According to a new survey of 1,000 consumers from customer experience platform provider Genesys, such notifications often be a counterproductive tactic. The survey finds that 30% of customers find in-store smartphone notifications of coupons for nearby products (i.e., beacon notifications) to be annoying, the largest response for the overall respondent base.
However, broken down by age, the majority of people between18-44 say this is very helpful, while the majority of people 45 years old and up say this is very annoying. Therefore, retailers considering a beacon implementation may want to examine how old their core shoppers are.
In terms of income level, the majority of people who make less than $25,000 said this is very helpful. People who made $25,000-$50,000 say it’s very annoying. People who make $50,000-$75,000 were neutral. People who make above $75,000 say this is very helpful.
Parents find in-store smartphone notifications very annoying, whereas non-parents find it very helpful.

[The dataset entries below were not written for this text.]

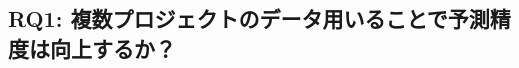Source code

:\documentclass[submit,noauthor,ses,dvipdfmx]{ipsj}
\begin{document}



\subsection{RQ1: 複数プロジェクトのデータ用いることで予測精度は向上するか？}

\end{document}
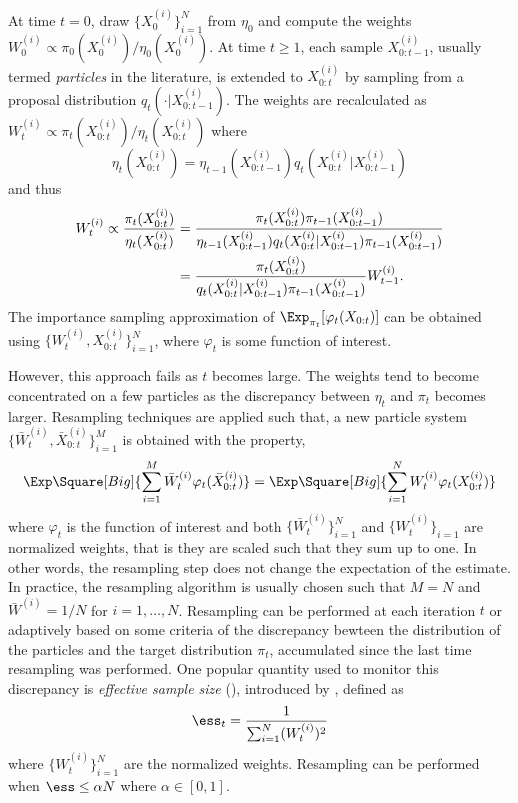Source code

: At time $t = 0$, draw $\{X_0^{(i)}\}_{i=1}^N$ from $\eta_0$ and compute the weights $W_0^{(i)} \propto \pi_0(X_0^{(i)})/\eta_0(X_0^{(i)})$. At time $t\ge1$, each sample $X_{0:t-1}^{(i)}$, usually termed \emph{particles} in the literature, is extended to $X_{0:t}^{(i)}$ by sampling from a proposal distribution $q_t(\cdot|X_{0:t-1}^{(i)})$. The weights are recalculated as $W_t^{(i)} \propto \pi_t(X_{0:t}^{(i)})/\eta_t(X_{0:t}^{(i)})$ where
\begin{equation}
  \eta_t(X_{0:t}^{(i)}) =
  \eta_{t-1}(X_{0:t-1}^{(i)})q_t(X_{0:t}^{(i)}|X_{0:t-1}^{(i)})
\end{equation}
and thus
\begin{align}
  W_t^{(i)} \propto \frac{\pi_t(X_{0:t}^{(i)})}{\eta_t(X_{0:t}^{(i)})}
  &= \frac{\pi_t(X_{0:t}^{(i)})\pi_{t-1}(X_{0:t-1}^{(i)})}
  {\eta_{t-1}(X_{0:t-1}^{(i)})q_t(X_{0:t}^{(i)}|X_{0:t-1}^{(i)})
    \pi_{t-1}(X_{0:t-1}^{(i)})} \notag\\
  &= \frac{\pi_t(X_{0:t}^{(i)})}
  {q_t(X_{0:t}^{(i)}|X_{0:t-1}^{(i)})\pi_{t-1}(X_{0:t-1}^{(i)})}W_{t-1}^{(i)}.
  \label{eq:si}
\end{align}
The importance sampling approximation of $\Exp_{\pi_t}[\varphi_t(X_{0:t})]$ can be obtained using $\{W_t^{(i)},X_{0:t}^{(i)}\}_{i=1}^N$, where $\varphi_t$ is some function of interest.

However, this approach fails as $t$ becomes large. The weights tend to become concentrated on a few particles as the discrepancy between $\eta_t$ and $\pi_t$ becomes larger. Resampling techniques are applied such that, a new particle system $\{\bar{W}_t^{(i)},\bar{X}_{0:t}^{(i)}\}_{i=1}^M$ is obtained with the property,
\begin{equation}
  \Exp\Square[Big]{\sum_{i=1}^M\bar{W}_t^{(i)}\varphi_t(\bar{X}_{0:t}^{(i)})}
  = \Exp\Square[Big]{\sum_{i=1}^NW_t^{(i)}\varphi_t(X_{0:t}^{(i)})}
  \label{eq:resample}
\end{equation}
where $\varphi_t$ is the function of interest and both
$\{\bar{W}_t^{(i)}\}_{i=1}^N$ and $\{W_t^{(i)}\}_{i=1}$ are normalized
weights, that is they are scaled such that they sum up to one. In other words, the resampling step does not change the expectation of the estimate. In practice, the resampling algorithm is usually chosen such that $M = N$ and $\bar{W}^{(i)} = 1/N$ for $i=1,\dots,N$. Resampling can be performed at each iteration $t$ or adaptively based on some criteria of the discrepancy bewteen the distribution of the particles and the target distribution $\pi_t$, accumulated since the last time resampling was performed. One popular quantity used to monitor this discrepancy is \emph{effective sample size} (\ess), introduced by \cite{Liu:1998iu}, defined as
\begin{equation}
  \ess_t = \frac{1}{\sum_{i=1}^N (W_t^{(i)})^2}
\end{equation}
where $\{W_t^{(i)}\}_{i=1}^N$ are the normalized weights. Resampling can be performed when $\ess\le \alpha N$ where $\alpha\in[0,1]$.

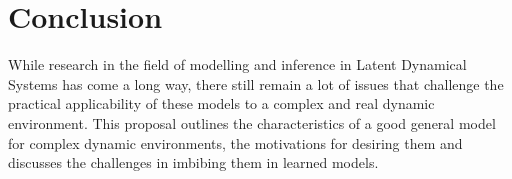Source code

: \documentclass[10pt,twocolumn,letterpaper]{article}
\begin{document}
	\section{Conclusion}
	While research in the field of modelling and inference in Latent Dynamical Systems has come a long way, there still remain a lot of issues that challenge the practical applicability of these models to a complex and real dynamic environment. This proposal outlines the characteristics of a good general model for complex dynamic environments, the motivations for desiring them and discusses the challenges in imbibing them in learned models.
	
	
	
	
\end{document}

Feelings of annoyance at emails sent an hour after an online shopping cart is abandoned, asking if you want to complete your purchase, are much more universal. Overall, 38% of respondents say this was very annoying. Every demographic, by age, gender, parent status, income level and urban/suburban dweller, found these emails annoying except for age 18-24, who were neutral.
Online retailers may also want to hold back on the politeness. A majority of people say getting a follow-up email thanking them for visiting a site this is very annoying (42%). Among people in urban areas, those aged 18-24 were more likely to say this was helpful than those aged 45-54. But overall, the majority of every age group found this very annoying.